Repeat all of the data below word for word, keeping no images.

Records drawn from a dataset:
────────────────────

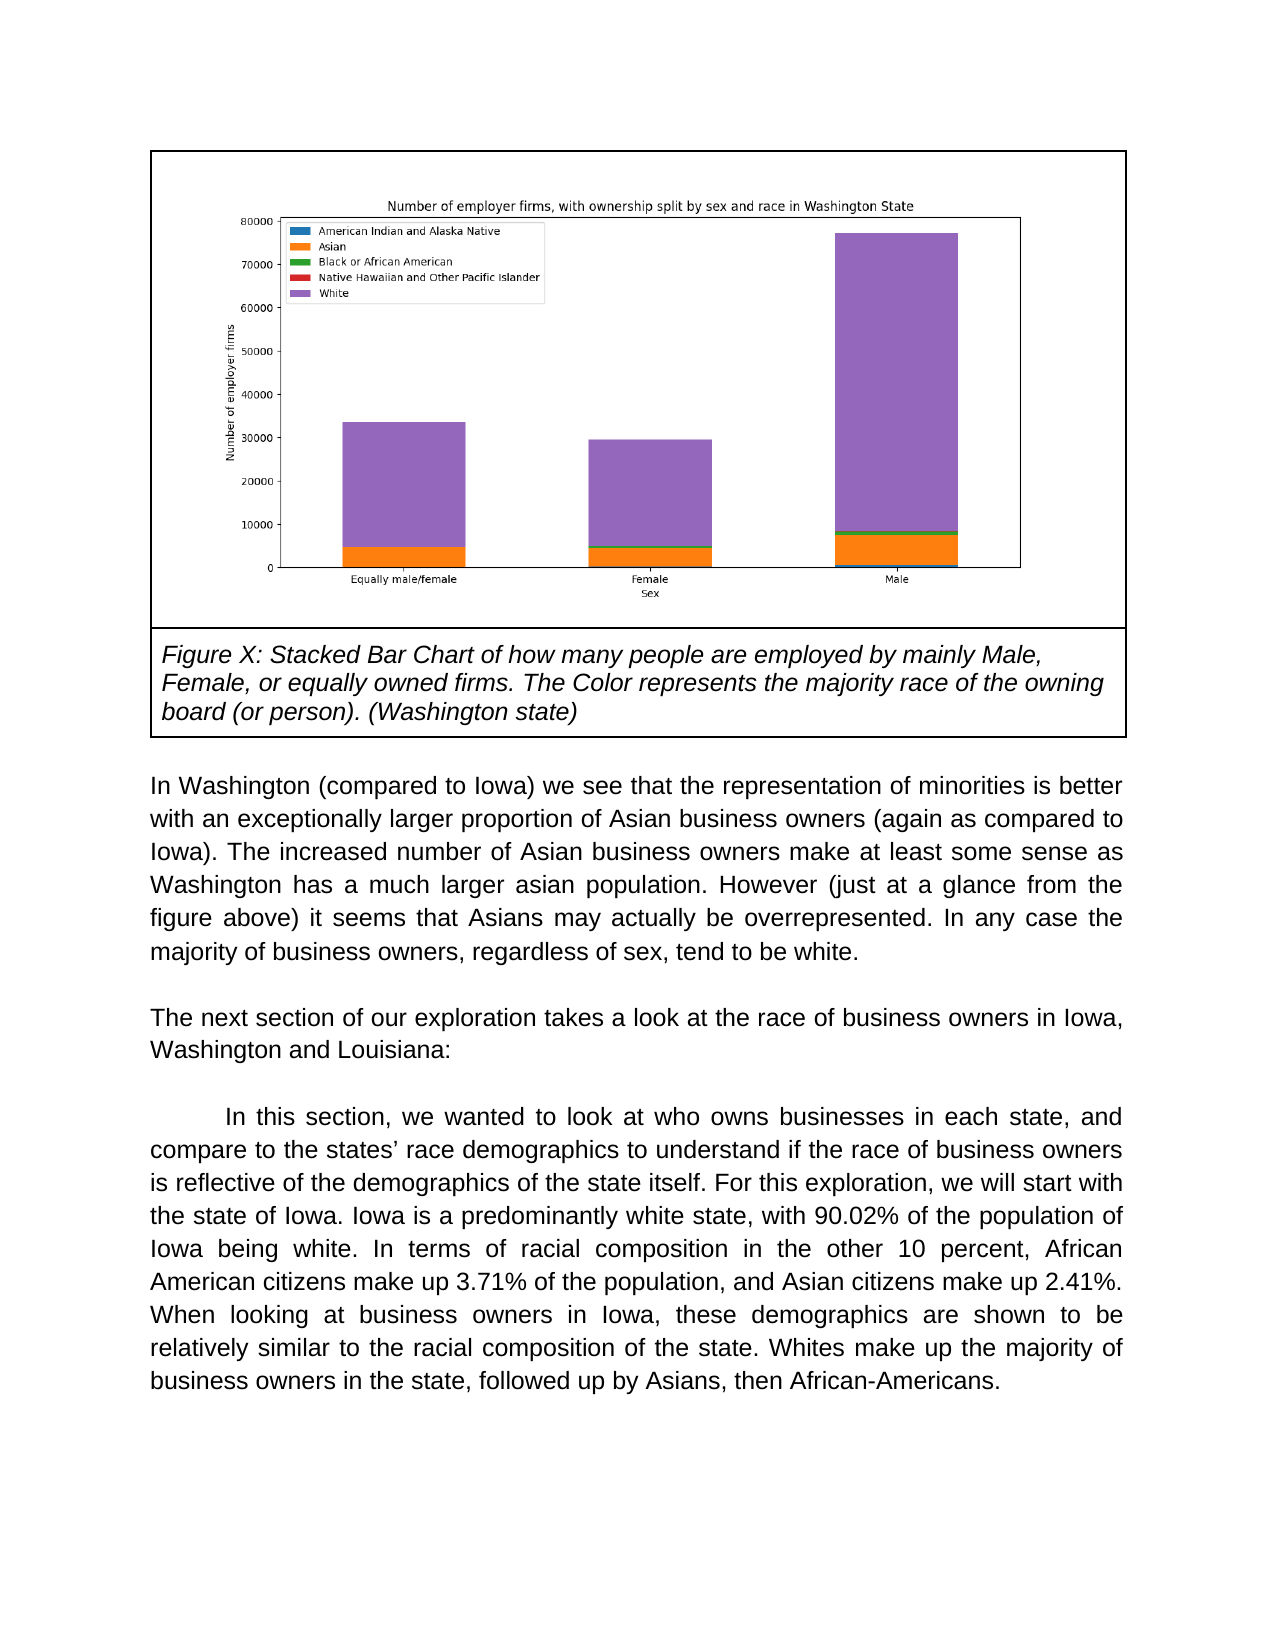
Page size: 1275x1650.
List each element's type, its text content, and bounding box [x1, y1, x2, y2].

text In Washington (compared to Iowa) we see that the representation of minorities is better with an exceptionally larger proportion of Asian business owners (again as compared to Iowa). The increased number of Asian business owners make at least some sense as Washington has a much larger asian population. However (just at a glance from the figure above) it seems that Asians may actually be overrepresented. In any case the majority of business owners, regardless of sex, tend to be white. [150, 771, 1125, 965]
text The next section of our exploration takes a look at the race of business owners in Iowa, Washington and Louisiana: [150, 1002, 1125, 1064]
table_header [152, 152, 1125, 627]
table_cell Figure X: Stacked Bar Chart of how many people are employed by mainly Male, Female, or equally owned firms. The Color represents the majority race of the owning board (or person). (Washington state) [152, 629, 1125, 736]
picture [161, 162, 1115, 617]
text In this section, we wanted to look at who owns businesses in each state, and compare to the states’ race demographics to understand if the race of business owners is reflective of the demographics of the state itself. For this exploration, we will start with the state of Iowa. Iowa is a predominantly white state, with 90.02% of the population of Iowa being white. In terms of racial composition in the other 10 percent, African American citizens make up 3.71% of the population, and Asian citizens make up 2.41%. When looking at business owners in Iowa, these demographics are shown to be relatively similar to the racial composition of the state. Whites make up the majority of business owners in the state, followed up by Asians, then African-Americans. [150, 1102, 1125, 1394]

────────────────────

**Expected answer:**
Page size: 1275x1650.
List each element's type, its text content, and bounding box [x1, y1, x2, y2].

text In Washington (compared to Iowa) we see that the representation of minorities is better with an exceptionally larger proportion of Asian business owners (again as compared to Iowa). The increased number of Asian business owners make at least some sense as Washington has a much larger asian population. However (just at a glance from the figure above) it seems that Asians may actually be overrepresented. In any case the majority of business owners, regardless of sex, tend to be white. [150, 771, 1125, 965]
text The next section of our exploration takes a look at the race of business owners in Iowa, Washington and Louisiana: [150, 1002, 1125, 1064]
table_header [152, 152, 1125, 627]
table_cell Figure X: Stacked Bar Chart of how many people are employed by mainly Male, Female, or equally owned firms. The Color represents the majority race of the owning board (or person). (Washington state) [152, 629, 1125, 736]
picture [161, 162, 1115, 617]
text In this section, we wanted to look at who owns businesses in each state, and compare to the states’ race demographics to understand if the race of business owners is reflective of the demographics of the state itself. For this exploration, we will start with the state of Iowa. Iowa is a predominantly white state, with 90.02% of the population of Iowa being white. In terms of racial composition in the other 10 percent, African American citizens make up 3.71% of the population, and Asian citizens make up 2.41%. When looking at business owners in Iowa, these demographics are shown to be relatively similar to the racial composition of the state. Whites make up the majority of business owners in the state, followed up by Asians, then African-Americans. [150, 1102, 1125, 1394]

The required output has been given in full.